Licenced to thrill again

Skyfall: The Music of James Bond (The Little Red Company)

QPAC, Concert Hall

July 15 – 16

Those who saw Brisbane Festival’s “Skyfall” at the South Bank Piazza in 2021 know how enticing a musical celebration of the music of James Bond can be in The Little Red Company’s capable hands. In return season at QPAC (rescheduled due to flood impacts upon the Concert Hall) “Skyfall: The Music of James Bond” still has a license to thrill, only this time with walls, and amazing acoustics that enriches its sounds from the first introduction of Luke Kennedy in ‘Licenced to Kill’.

Just like its source material films, this is a show that gets bigger and better with every outing, with this season featuring additional numbers and an onstage team of 19 singers, dancers and musicians, including special guest vocalists Rebecca Cassidy and Mat Verevis joining Queensland’s first couple of song Naomi Price and Luke Kennedy.

Cassidy adds some impressive operatic soar to numbers like ‘The World is Not Enough’, the main theme and opening song for the 1999 Bond film of the same name (originally performed by Scottish-American rock band Garbage), which weaves in touches of the James Bond theme at the end of its composition. Verevis, meanwhile, croons away in ‘80s love ballad ‘For Your Eyes Only’ and delivers an exquisite ‘No Time To Die’, giving the dark and moody theme a vocal reverence befitting Daniel Craig’s final outing and 007.

Once again, Kennedy’s share of Sam Smith’s tender ‘Writing’s on the Wall’, is a highlight thanks to its haunting beauty, especially encapsulated in his impressive falsetto. Indeed, Kennedy’s vocal dexterity is on show throughout the evening, including in some impressive note holds.

With guest performers, this season is more concert than cabaret fare, but it is still just as entertaining, in-part due to the hostess-with-the-mostest banter (and solid song performances) from Price, including with drag performer Beverly Kills (recently announced as a contestant of Season Two or RuPaul’s Drag Race Down Under) who assists in share of a memorable ‘Goldfinger’.

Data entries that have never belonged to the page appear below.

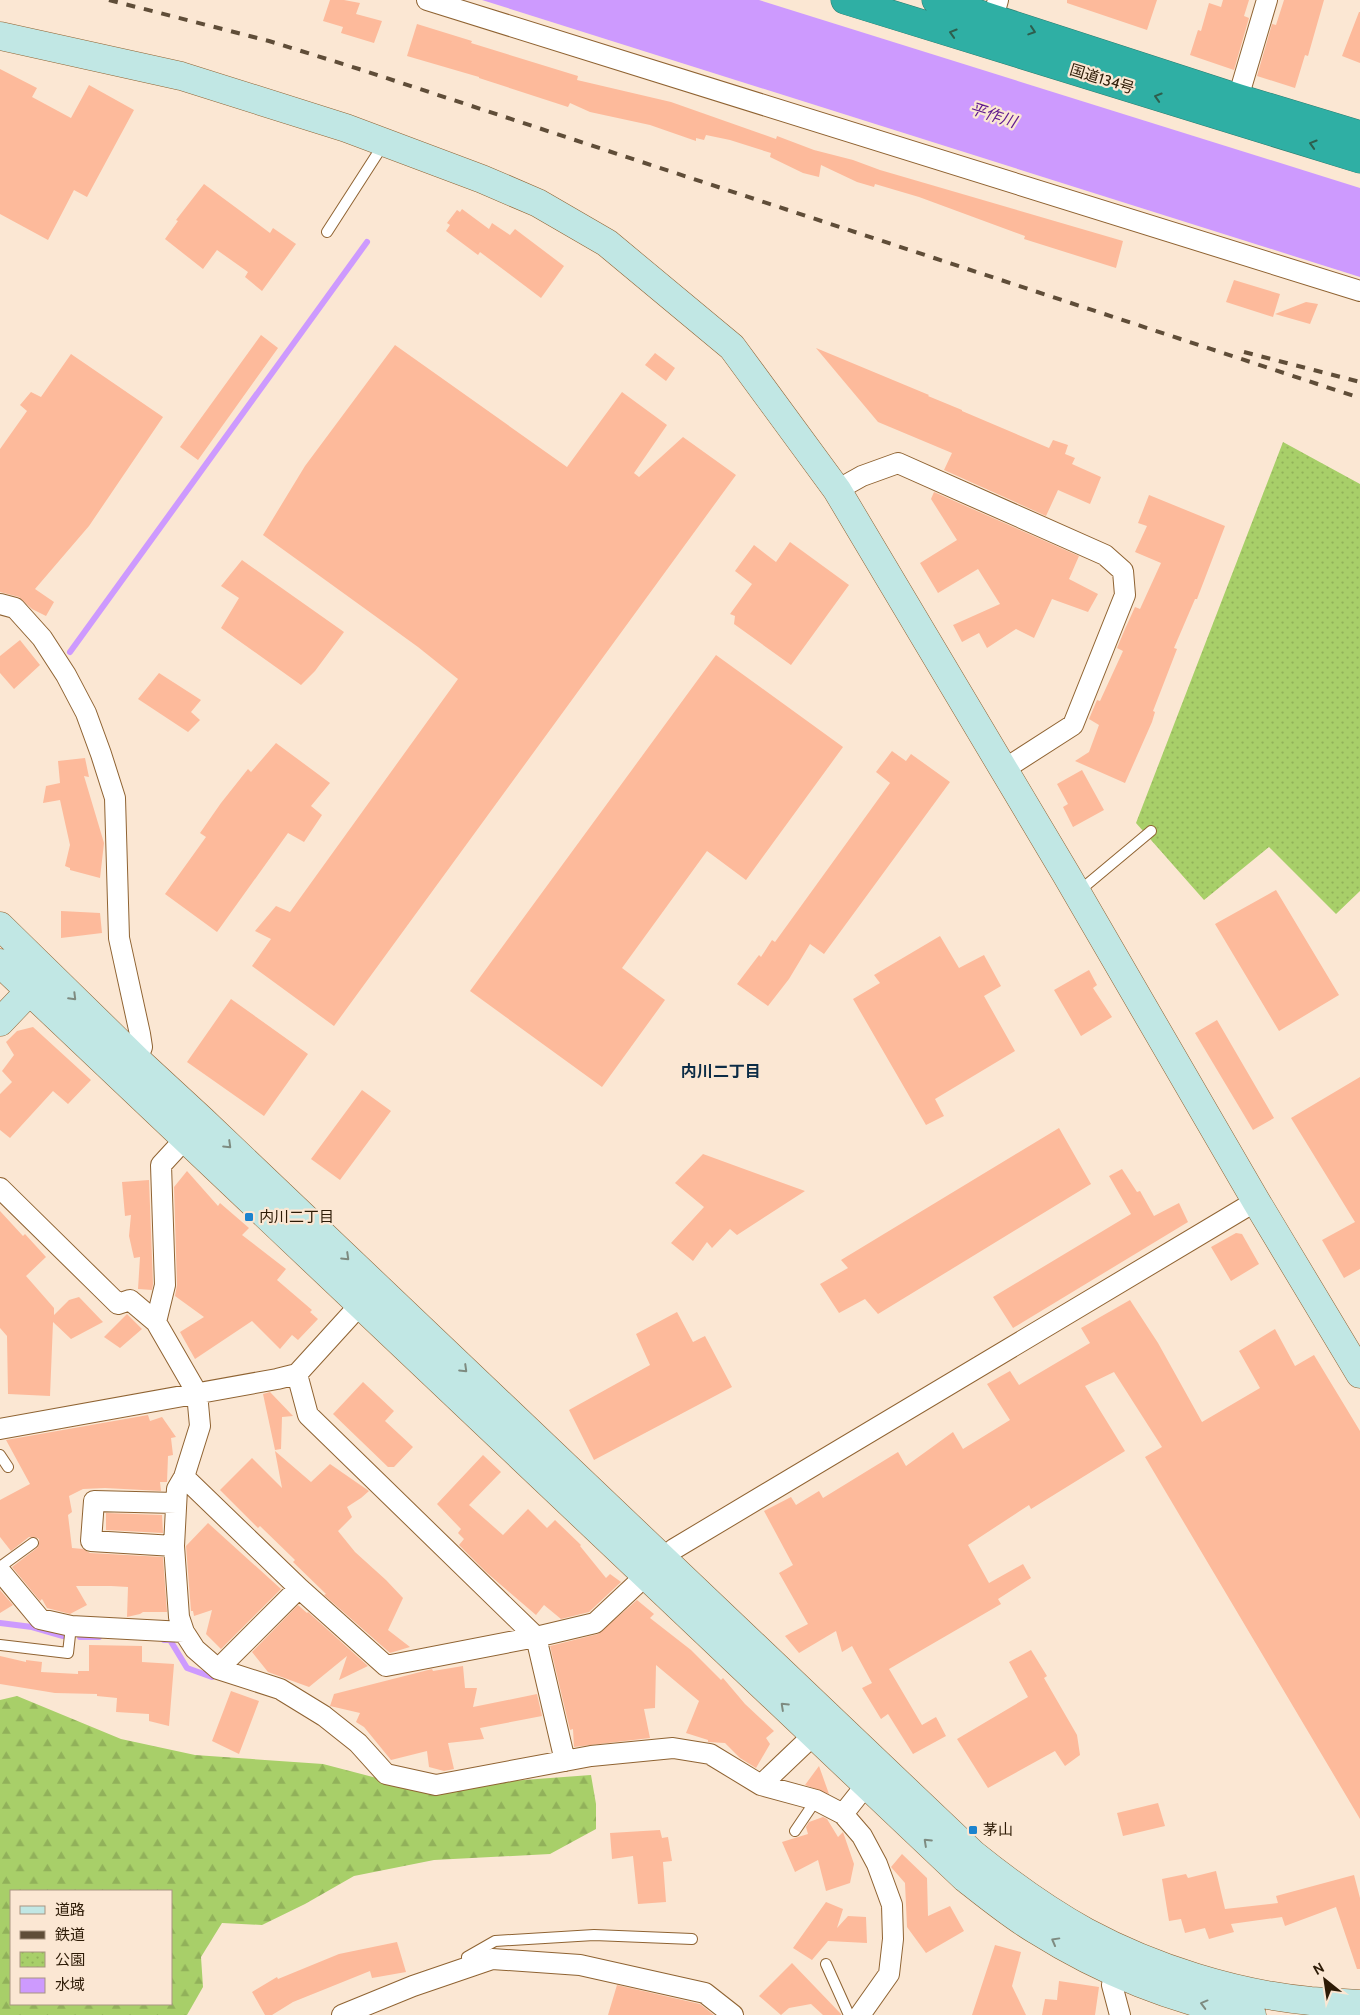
<svg xmlns="http://www.w3.org/2000/svg" width="1360" height="2015" viewBox="0 0 1360 2015" font-family="Cabin,'Noto Sans JP',sans-serif">
	<style>
		.forest { fill: url(#forest-firs); fill-rule: evenodd }
		.park { fill: url(#park-dots) }
		.water { fill: #cd9afe }
		.lines { fill: none; stroke-linecap: round; stroke-linejoin: round }
		.stream { stroke: #cd9afe; stroke-width: 6 }
		.building { fill: #fdba9b }
		.lane-casing { stroke: #8f6332; stroke-width: 12 }
		.street-casing { stroke: #8f6332; stroke-width: 22 }
		.secondary-casing { stroke: #8f6332; stroke-width: 29 }
		.highway-casing { stroke: #2e7b6d; stroke-width: 29 }
		.lane { stroke: #fff; stroke-width: 10 }
		.street { stroke: #fff; stroke-width: 20 }
		.secondary { stroke: #c1e7e4; stroke-width: 28 }
		.highway { stroke: #2fafa4; stroke-width: 28 }
		.rail { stroke: #5f4d38; stroke-width: 4; stroke-dasharray: 9 9; stroke-linecap: butt }
		.oneway { stroke: #2e5e4d }
		.oneway2 { stroke: #7e8b80 }
		.poi-dot { fill: #1c83ce; stroke: #fbe7d3; stroke-width: 2 }
		.labels { text-anchor: middle; dominant-baseline: central; stroke-width: 4.5; stroke-linejoin: round; paint-order: stroke }
		.street-label { font-size: 15px; fill: #2d1b06; stroke: #fbe7d3 }
		.poi-label { font-size: 15px; fill: #2d1b06; stroke: #fbe7d3; text-anchor: start }
		.water-label { font-size: 16px; font-style: italic; fill: #5f198e; stroke: #fbe7d3 }
		.neighbourhood-label { font-size: 16px; font-weight: bold; fill: #0c2c46; stroke: #fbe7d3 }
	</style>
	<defs>
		<pattern id="forest-firs" width="22" height="20" patternUnits="userSpaceOnUse" patternTransform="scale(1.25)"><rect width="22" height="20" fill="#a8cf69"/><path d="M5 1l3.5 6h-7zM16 11l3.5 6h-7z" fill="#91b15a"/></pattern>
		<pattern id="park-dots" width="8" height="8" patternUnits="userSpaceOnUse" patternTransform="scale(1.25)"><rect width="8" height="8" fill="#a8cf69"/><path d="M2 2h.1M6 6h.1" fill="none" stroke="#91b15a" stroke-width="1.8" stroke-linecap="round"/></pattern>
	</defs>
	<rect width="100%" height="100%" fill="#fbe7d3"/>
	<path class="forest" d="M17,1696L121,1739L195,1755L323,1764L415,1788L591,1775L596,1804V1829L550,1854L434,1860L354,1876L305,1904L262,1925L222,1923L201,1957L203,1987L187,2015H0V1700ZM11,1891H171V2004H11Z"/>
	<path class="park" d="M1283,442L1360,484V891L1336,914L1269,847L1204,900L1136,823Z"/>
	<path class="water" d="M482,0H759L1360,188V277Z"/>
	<g class="lines">
		<path class="stream" d="M70,652L367,242
			M0,1623L32,1627L63,1636
			M80,1637H99
			M164,1640H170L187,1668L212,1677"/>
	</g>
	<path class="building" d="M330,0H344L360,3L356,14L382,21L374,43L341,33L343,27L323,21Z
		M1067,0H1157L1147,30L1067,3Z
		M1223,0H1249L1244,16L1249,18L1234,70L1190,55L1198,30L1201,31L1209,3L1221,7Z
		M1284,0H1324L1308,56L1305,55L1295,88L1257,76L1272,24L1276,25Z
		M1359,12H1360V63L1342,56Z
		M417,24L472,41L471,43L578,76L577,80L671,102L776,139L777,136L814,150L853,160L880,170L1123,241L1116,268L1024,239L1025,236L919,197L875,184L874,187L857,182L821,165L819,177L803,173L770,157L771,153L730,140L706,135L704,140L696,138V141L650,125L590,112L570,103L568,107L479,78V77L407,56Z
		M0,69L37,88L32,97L71,118L89,85L134,110L87,197L74,190L48,240L0,214Z
		M204,184L270,233L273,228L296,244L262,291L245,277L248,272L217,250L203,269L165,239L178,221L176,220Z
		M462,209L489,229L492,223L510,235L515,229L564,266L541,298L480,252L478,255L446,231L450,225L447,223L457,210L460,212Z
		M1234,280L1280,294L1273,317L1226,302Z
		M1306,302L1318,304L1310,324L1275,314Z
		M261,335L278,348L198,460L180,447Z
		M395,345L567,467L622,392L667,425L634,473L639,477L683,437L736,475L334,1026L252,966L271,939L255,931L276,906L290,912L458,679L418,647L263,535L305,466Z
		M816,348L929,395L928,396L962,410V411L1049,448L1053,440L1068,445L1065,454L1075,458L1072,464L1101,477L1090,504L1058,490L1046,516L944,470L952,453L878,422Z
		M655,353L675,368L666,381L645,365Z
		M71,354L163,417L89,526L35,589L54,602L46,616L32,609L19,597L0,592V449L27,411L20,405L31,392L41,397Z
		M934,492L1079,556L1069,579L1098,594L1088,612L1052,599L1034,638L1016,629L987,648L979,633L962,642L953,625L1000,604L978,569L938,593L920,563L957,540L931,499Z
		M1149,495L1225,526L1197,599H1195L1174,648L1177,649L1153,711L1155,712L1152,722L1125,783L1075,761L1089,752L1099,725L1089,719L1097,700L1100,701L1123,651L1117,648L1125,629L1135,607L1140,609L1161,563L1135,552L1147,526L1138,523Z
		M790,542L849,585L791,665L734,624L735,616L730,614L752,584L735,571L754,545L776,562Z
		M242,560L344,632L315,671L301,685L221,628L239,598L221,586Z
		M20,640L40,665L14,689L0,673V656Z
		M716,655L843,747L746,880L707,851L622,968L665,1000L602,1087L470,991Z
		M159,673L201,700L191,712L200,720L188,732L138,699Z
		M276,743L330,783L311,806L322,815L304,842L288,833L217,932L165,894L206,837L200,833L221,803L248,769L251,772Z
		M892,751L906,761L911,754L950,782L824,954L810,944L789,979L768,1006L737,984L759,955L761,957L772,940L775,942L890,783L876,772Z
		M85,758L89,777L84,776L104,843L100,878L70,870V868L65,866L70,845L60,800L43,803L46,786L60,783L58,761Z
		M1082,770L1104,810L1073,827L1063,807L1068,804L1057,784Z
		M1276,890L1339,995L1279,1031L1215,924Z
		M61,911L100,913L102,933L61,938Z
		M940,936L959,968L984,955L1001,986L984,996L1015,1051L935,1099L944,1116L926,1125L853,999L880,983L874,975Z
		M1089,970L1097,985L1093,988L1112,1017L1081,1036L1054,990Z
		M231,999L308,1054L264,1116L187,1062Z
		M1217,1020L1274,1118L1253,1130L1195,1033Z
		M33,1027L91,1080L68,1104L53,1091L10,1138L0,1130V1094L12,1082L2,1071L14,1055L6,1042L17,1031Z
		M1360,1077V1269L1344,1278L1322,1240L1355,1222L1291,1118Z
		M362,1090L391,1111L340,1180L311,1159Z
		M1059,1128L1091,1184L878,1314L865,1299L839,1313L820,1284L848,1268L841,1260Z
		M703,1154L805,1191L737,1235L730,1229L712,1248L707,1242L693,1261L671,1243L704,1207L675,1183Z
		M1122,1169L1137,1192L1140,1191L1154,1216L1179,1203L1188,1222L1013,1328L993,1297L1131,1214L1109,1176Z
		M187,1171L218,1206L220,1203L249,1228L242,1235L286,1269L277,1280L312,1310L310,1312L318,1319L298,1340L292,1335L280,1349L252,1321L195,1359L180,1332L204,1317L175,1296L177,1285L174,1187Z
		M149,1180L153,1284L152,1290L138,1289L140,1257L134,1258L129,1236L131,1215L125,1216L122,1182Z
		M0,1211L23,1236L25,1234L46,1257L26,1276L54,1308V1315L69,1300L79,1297L103,1322L71,1339L53,1322L50,1396L8,1394L7,1336L0,1328Z
		M1236,1233L1242,1234L1259,1264L1231,1281L1211,1247Z
		M1130,1300L1158,1343L1202,1422L1260,1388L1239,1351L1275,1329L1295,1366L1314,1355L1360,1431V1819L1145,1457L1162,1447L1114,1372L1085,1386L1125,1451L1031,1509L1029,1505L968,1545L989,1583L1023,1564L1031,1578L998,1599L1001,1604L889,1669L922,1725L936,1717L946,1736L913,1754L888,1714L881,1719L862,1688L872,1683L852,1646L842,1652L836,1631L799,1653L785,1636L808,1624L779,1573L793,1565L764,1511L791,1497L796,1505L819,1491L823,1498L898,1452L906,1466L953,1432L963,1449L1010,1420L987,1384L1010,1371L1019,1385L1090,1343L1081,1328Z
		M677,1312L693,1342L705,1336L732,1387L594,1460L569,1410L650,1365L636,1334Z
		M127,1314L142,1329L120,1348L104,1337Z
		M363,1382L394,1411L385,1421L413,1447L394,1467H388L333,1414Z
		M270,1392L293,1416L282,1417L281,1449L275,1450L263,1394Z
		M148,1415L150,1421L162,1417L176,1437L171,1438L173,1455L168,1456L167,1482H160L161,1491L105,1488L83,1489L69,1496L72,1512L68,1515L72,1548L83,1549L90,1553L163,1557L167,1612H143L140,1614L127,1617L128,1587L111,1586H76L87,1605L70,1614L47,1608L42,1599L40,1601L12,1567L37,1548L39,1545V1539L35,1537H29L11,1551L0,1537V1500L30,1484L6,1440Z
		M275,1451L311,1482L330,1464L369,1491L361,1498L347,1507L352,1517L338,1531L355,1552L386,1580L403,1598L388,1630L410,1647L390,1653L324,1595L326,1594L293,1562L295,1560L260,1526L258,1528L220,1490L252,1458L282,1488Z
		M483,1455L501,1472L469,1505L503,1535L528,1509L547,1528L555,1520L581,1545L580,1546L606,1578L610,1574L621,1582L589,1612L561,1619L544,1605L536,1615L486,1572L459,1545L464,1539L458,1533L461,1529L437,1504Z
		M106,1513L162,1515L163,1533L106,1530Z
		M208,1523L281,1589L221,1649L206,1634L212,1610L194,1616L193,1611H191L186,1546Z
		M0,1590L13,1605L0,1613Z
		M637,1600L654,1614L650,1618L691,1650L721,1680L723,1678L745,1704L774,1731L766,1738L770,1744L756,1768L740,1758L725,1743L708,1742V1740L686,1733L699,1701L656,1665L655,1708L644,1709L650,1738L574,1747L573,1729L570,1730L550,1646L598,1634Z
		M298,1605L307,1613L308,1612L368,1666L339,1680L347,1656L309,1687L268,1672L252,1652Z
		M89,1645L142,1646V1662L174,1664L169,1726L149,1721V1714L116,1712L117,1698L97,1696V1694L55,1693L0,1684V1656L26,1662V1660L42,1662L41,1672L78,1674V1671H89Z
		M1031,1650L1047,1676L1044,1678L1077,1735L1080,1755L1065,1766L1055,1751L988,1788L957,1739L1028,1697L1009,1662Z
		M463,1666L465,1688H477L473,1707L537,1694L542,1716L480,1728L484,1739L448,1743L454,1769L444,1771L429,1767L427,1751L391,1760L364,1727L356,1722L360,1713L330,1706L334,1694L432,1669L433,1671Z
		M231,1691L259,1701L239,1754L212,1741Z
		M819,1766L829,1794L805,1785Z
		M1158,1803L1165,1826L1123,1836L1117,1813Z
		M823,1817L827,1819L838,1837L843,1832L854,1864L850,1883L826,1891L818,1860L795,1872L782,1842L808,1834L806,1827L809,1822Z
		M660,1830L662,1838L668,1837L672,1861L663,1862L666,1902L638,1904L633,1856L612,1859L610,1833Z
		M902,1854L927,1878L928,1916L950,1906L964,1931L926,1953L907,1927L905,1883L891,1867Z
		M1216,1871L1225,1909L1278,1903L1276,1896L1354,1875L1360,1898V1969H1357L1336,1907L1285,1926L1282,1917L1231,1924L1234,1932L1209,1939L1205,1928L1185,1933L1181,1919L1169,1921L1162,1879L1186,1874L1188,1878Z
		M826,1902L843,1909L837,1928L848,1916L866,1917L867,1943L828,1941L812,1960L793,1948Z
		M397,1942L406,1972L372,1978L370,1971L293,2002L272,2015H265L252,1992L277,1977L278,1979L339,1954Z
		M995,1945L1021,1952L1012,1986L1026,2015H972Z
		M792,1963L841,2014V2015H823L811,2004L789,2008L781,2015L759,1996Z
		M1059,1981L1099,1987L1095,2015H1042L1045,1999L1057,2000Z
		M617,1985L700,2004L714,2015H608Z"/>
	<g class="lines">
		<defs>
			<path id="lane" d="M327,232L383,145
				M1078,892L1151,831
				M0,1455L8,1467
				M0,1567L33,1543
				M0,1645L68,1653L71,1626
				M795,1831L816,1800
				M826,1964L849,2015
				M468,1967L467,1957L495,1941L594,1935L692,1939"/>
			<path id="street" d="M427,0L1360,291
				M989,32L998,0
				M1238,98L1267,0
				M837,490L862,476L898,463L1105,555L1123,571L1125,595L1073,725L1003,770
				M0,604L15,608L42,638L66,675L86,713L101,754L115,798L119,938L140,1034L142,1047L137,1060
				M0,1188L118,1304L130,1300L156,1322L197,1393L200,1426L184,1477L177,1489L174,1546L179,1617L184,1632L195,1649L218,1669L280,1689L324,1716L358,1743L386,1774L436,1785L591,1756L673,1748L710,1754L761,1785L816,1800L843,1814L862,1836L877,1864L892,1905L893,1939L889,1974L860,2015
				M156,1322L165,1285L161,1165L195,1128
				M297,1374L308,1415L536,1637L565,1761
				M0,1429L277,1379L297,1374L368,1296
				M184,1477L299,1588L386,1666L536,1637L595,1623L674,1549L1256,1201
				M174,1546L91,1541L94,1501L176,1503
				M0,1571L40,1619L71,1626L184,1632
				M218,1669L299,1588
				M761,1785L824,1725
				M843,1814L874,1775
				M342,2015L413,1986L492,1959L580,1965L705,1993L733,2015
				M1120,2015L1112,1985L1124,1963"/>
			<path id="secondary" d="M0,36L181,76L346,128L482,179L538,203L607,243L732,347L837,490L1066,874L1256,1201L1360,1374
				M0,926L137,1060L202,1120L973,1854C1009,1883 1046,1910 1086,1932C1153,1968 1235,1994 1311,2001C1327,2002 1344,2003 1360,2004
				M0,963L965,1878C988,1896 1011,1915 1036,1930C1101,1971 1176,2002 1252,2015
				M0,1022L43,977"/>
			<path id="highway" d="M845,0L1360,159
				M936,0L1238,98L1360,135"/>
		</defs>
		<use href="#lane" class="lane-casing"/>
		<use href="#street" class="street-casing"/>
		<use href="#secondary" class="secondary-casing"/>
		<use href="#highway" class="highway-casing"/>
		<use href="#lane" class="lane"/>
		<use href="#street" class="street"/>
		<use href="#secondary" class="secondary"/>
		<use href="#highway" class="highway"/>
		<path class="rail" d="M109,0L269,41L359,69L1360,398
			M1244,352L1360,382"/>
	</g>
	<defs><path id="oneway-chevron" d="M-2-3.5L2.5 0L-2 3.5" fill="none" stroke-width="1.6" stroke-linecap="round" stroke-linejoin="round" transform="scale(1.25)"/></defs>
	<g class="oneway">
		<use href="#oneway-chevron" transform="translate(1032 31) rotate(18)"/>
		<use href="#oneway-chevron" transform="translate(953 33) rotate(-163)"/>
		<use href="#oneway-chevron" transform="translate(1158 97) rotate(-163)"/>
		<use href="#oneway-chevron" transform="translate(1313 144) rotate(-163)"/>
	</g>
	<g class="oneway2">
		<use href="#oneway-chevron" transform="translate(73 997) rotate(45)"/>
		<use href="#oneway-chevron" transform="translate(228 1145) rotate(44)"/>
		<use href="#oneway-chevron" transform="translate(346 1257) rotate(44)"/>
		<use href="#oneway-chevron" transform="translate(464 1369) rotate(44)"/>
		<use href="#oneway-chevron" transform="translate(784 1706) rotate(-137)"/>
		<use href="#oneway-chevron" transform="translate(927 1842) rotate(-137)"/>
		<use href="#oneway-chevron" transform="translate(1055 1941) rotate(-151)"/>
		<use href="#oneway-chevron" transform="translate(1204 2004) rotate(-165)"/>
	</g>
	<g class="poi-dot">
		<rect x="244" y="1212" width="10" height="10" rx="2.5"/>
		<rect x="968" y="1825" width="10" height="10" rx="2.5"/>
	</g>
	<g class="labels">
		<g class="street-label">
			<text transform="translate(1102 79) rotate(17)">国道134号</text>
		</g>
		<g class="poi-label">
			<text x="259" y="1217">内川二丁目</text>
			<text x="983" y="1830">茅山</text>
		</g>
		<g class="water-label">
			<text transform="translate(993 115) rotate(18)">平作川</text>
		</g>
		<g class="neighbourhood-label">
			<text x="721" y="1071">内川二丁目</text>
		</g>
	</g>
	<rect x="10" y="1890" width="162" height="115" fill="#fbe7d3" stroke="#a99581"/>
	<rect x="20" y="1906" width="25" height="8" fill="#c1e7e4" stroke="#a99581"/>
	<text x="55" y="1915" font-size="15" fill="#2d1b06">道路</text>
	<rect x="20" y="1931" width="25" height="8" fill="#5f4d38" stroke="#a99581"/>
	<text x="55" y="1940" font-size="15" fill="#2d1b06">鉄道</text>
	<rect x="20" y="1952" width="25" height="15" fill="url(#park-dots)" stroke="#a99581"/>
	<text x="55" y="1965" font-size="15" fill="#2d1b06">公園</text>
	<rect x="20" y="1978" width="25" height="15" fill="#cd9afe" stroke="#a99581"/>
	<text x="55" y="1990" font-size="15" fill="#2d1b06">水域</text>
	<g transform="translate(1325 1980) rotate(330)" stroke="#fbe7d3" stroke-width="4" paint-order="stroke">
	<path d="M0-4L9 19L0 12L-9 19Z" fill="#2d1b06"/>
	<text y="-8" font-size="14" font-weight="bold" text-anchor="middle" fill="#2d1b06">N</text>
	</g>
</svg>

With the assistance also of dancers Bridie Anstee and Shani Sweetnam, there is a lot going on, but celebrating the music of James Bond remains central and it is appropriate the band is positioned in raised, tied staging allowing for full viewing opportunities. Thanks to the considered arrangements of Maitlohn Drew and Brydon Stace, all sections of the band are given their moments to shine in punctuation of the vocal performances. Damian Sim’s keys add dynamism to Shirley Bassey’s tribute to the man with the Midas touch, Martha Baartz’s alto saxophone elevates Price’s cheeky ‘Nobody Does It Better’ and Josh Sinclair gives a smooth early trumpet testament to the fight going on and on in “Thunderball”. Mik Easterman, meanwhile, has never been better, delivering an essential accompaniment of Kennedy’s bombastic ‘Live and Let Die’, which electrifies the audience into interval.

Jason Glenwright’s lighting design characters each number with distinction, spotlighting along to the fatal sounds of broken dreams in a red-soaked ‘A View to a Kill’ and sparkling the entire Concert Hall for Price’s spectacular ‘Diamonds are Forever’. And the fashions (Zoe Griffiths, Wil Valor, The Hemmingbird and Urbbana) are again spectacular, especially Price’s glitzy gold tuxedo.

“Skyfall: The Music of James Bond” is full of infectious energy, culminating in its on-your-feet mashup encore tribute. The explosive reimagining of the Bond catalogue, created by Adam Brunes and Naomi Price, is a celebration not just of iconic Bond bangers, but a showcase of some of the city’s best musical talents. Diamonds are forever, but sadly this show is not! Thankfully, hungry-for-more audiences can rejoice in the return of the company’s Matilda Award-winning musical celebration of Elton John’s iconic songbook, “Your Song” for an encore season at QPAC in September.